Un code de la presse désavantageux

Mais la plus grande menace pour la liberté de la presse en Slovaquie est constituée par le ‘code de la presse’ adopté l’année dernière par le Parlement. Ce code autorise un droit de réponse à toute personne qui se sent insultée. Ce droit de réponse doit être publié au même endroit que l’article incriminé, que les faits qui figurent dans l'article soient corrects ou non. Le refus de publication est sanctionné par une amende de 1 660 à 4 980 euros. Ce code de la presse n’a pas encore eu beaucoup d'effet. A quelques exceptions près, aussi bien Sme que Pravda ont refusé d’insérer les réponses. Le risque pour eux de devoir payer une amende dépendra des juges. Pour l’instant, ces derniers ne se hâtent pas pour prononcer un jugement. Mais pour Sipos, ce n’est pas forcément bon signe : "En Slovaquie, les tribunaux ne fonctionnent pas bien".

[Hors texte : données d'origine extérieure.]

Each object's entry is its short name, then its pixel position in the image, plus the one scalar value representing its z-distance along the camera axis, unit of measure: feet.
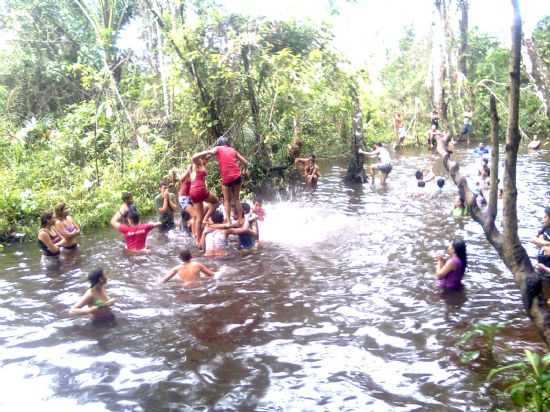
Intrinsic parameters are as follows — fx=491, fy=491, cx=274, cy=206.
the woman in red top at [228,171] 31.17
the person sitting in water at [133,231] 31.40
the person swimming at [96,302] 21.13
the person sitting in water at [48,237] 29.30
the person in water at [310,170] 51.78
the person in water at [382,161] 55.98
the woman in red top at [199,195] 30.96
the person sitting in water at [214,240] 31.83
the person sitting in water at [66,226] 31.71
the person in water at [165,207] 35.68
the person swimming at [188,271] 25.33
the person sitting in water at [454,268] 23.03
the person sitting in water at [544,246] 24.18
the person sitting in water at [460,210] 38.74
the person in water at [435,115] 62.86
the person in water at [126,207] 32.71
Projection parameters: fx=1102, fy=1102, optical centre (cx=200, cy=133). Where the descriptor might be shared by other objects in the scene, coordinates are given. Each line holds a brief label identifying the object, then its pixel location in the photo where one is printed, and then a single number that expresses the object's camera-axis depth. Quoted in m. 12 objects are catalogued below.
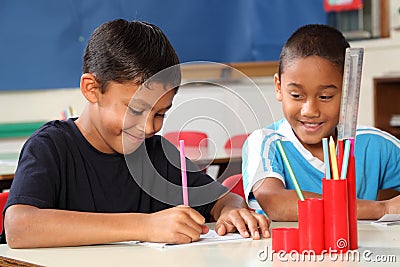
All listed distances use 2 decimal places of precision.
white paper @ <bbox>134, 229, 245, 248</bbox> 1.46
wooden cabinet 3.81
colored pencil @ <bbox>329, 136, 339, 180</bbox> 1.41
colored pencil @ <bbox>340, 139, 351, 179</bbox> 1.41
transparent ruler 1.39
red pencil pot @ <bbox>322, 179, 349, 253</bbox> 1.39
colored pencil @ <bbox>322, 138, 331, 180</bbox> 1.41
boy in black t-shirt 1.48
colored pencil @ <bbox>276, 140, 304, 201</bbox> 1.43
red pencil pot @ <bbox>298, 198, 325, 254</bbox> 1.39
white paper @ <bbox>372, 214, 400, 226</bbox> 1.63
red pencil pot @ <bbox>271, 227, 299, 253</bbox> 1.39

Le fait qu’aucun journal n’ait encore payé d’amende n’est pas du goût du Premier ministre. Après avoir été accusé par un tabloïd, en septembre, de payer 900 euros par mois de frais de scolarité pour son fils, il a menacé de renforcer la loi. Cela ne promet rien de bon pour la liberté de la presse. Dans leclassement annuel de Reporters sans frontières, publié récemment, la Slovaquie a basculé à la 44ème place, la plus grande chute dans le classement. L’an dernier, elle était encore au 7ème rang. On peut se demander si Fico, qui arrive largement en tête des sondages d’opinion, s’en souciera. Juraj Porubsky, rédacteur en chef de la Pravda, pense déjà que non : "De toute façon, les lecteurs de journaux ne votent pas pour lui."